> **WORK INSTRUCTION**:
The listing below should be printed exactly, though its pictures must not be.

> **DATASET SECTION**:

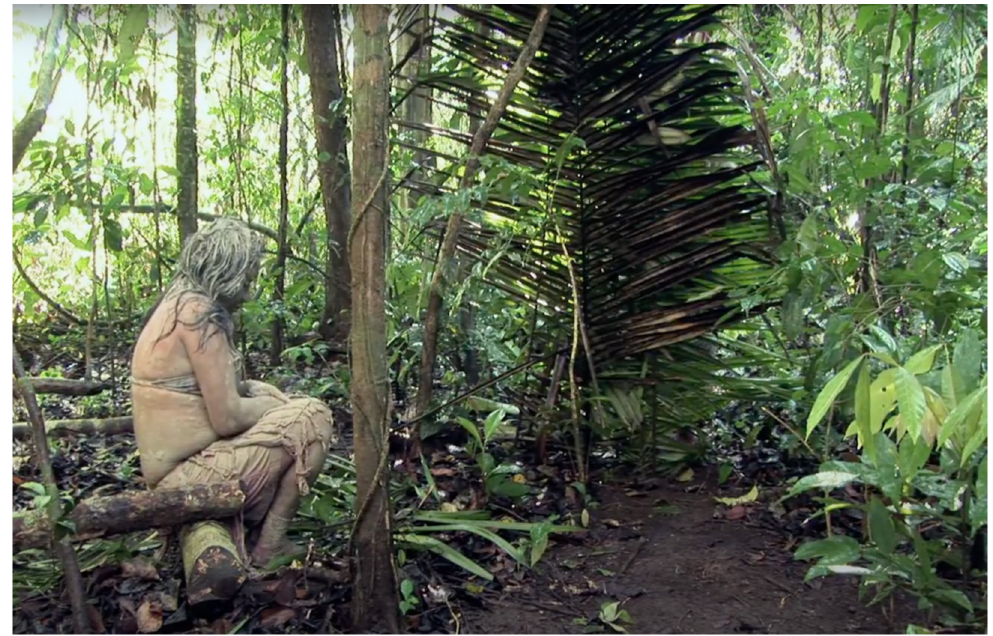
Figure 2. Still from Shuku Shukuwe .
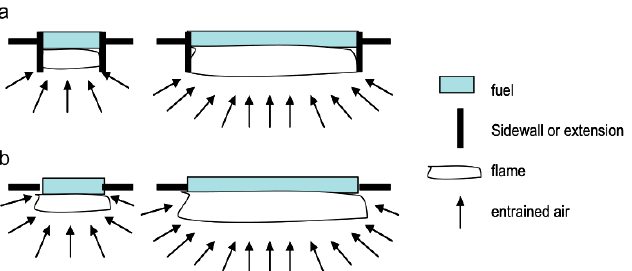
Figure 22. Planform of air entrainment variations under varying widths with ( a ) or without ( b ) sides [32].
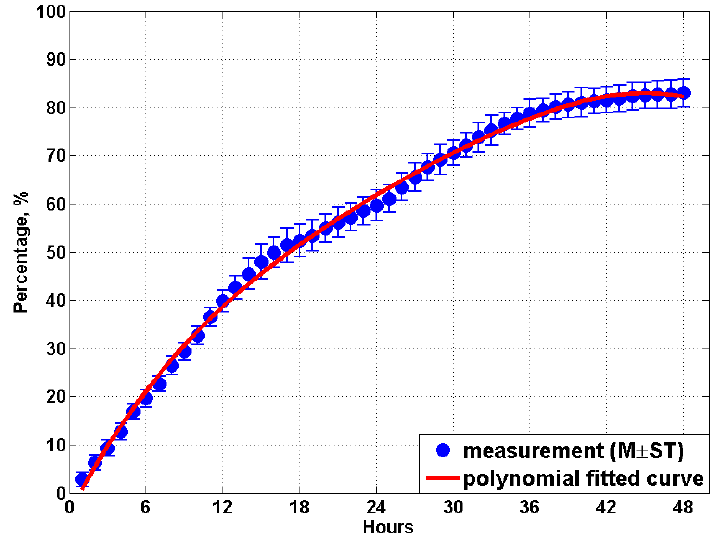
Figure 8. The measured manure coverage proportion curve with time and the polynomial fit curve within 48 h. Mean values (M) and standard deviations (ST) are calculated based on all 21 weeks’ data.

> **RESPONSE**:
Figure 2. Still from Shuku Shukuwe .
Figure 22. Planform of air entrainment variations under varying widths with ( a ) or without ( b ) sides [32].
Figure 8. The measured manure coverage proportion curve with time and the polynomial fit curve within 48 h. Mean values (M) and standard deviations (ST) are calculated based on all 21 weeks’ data.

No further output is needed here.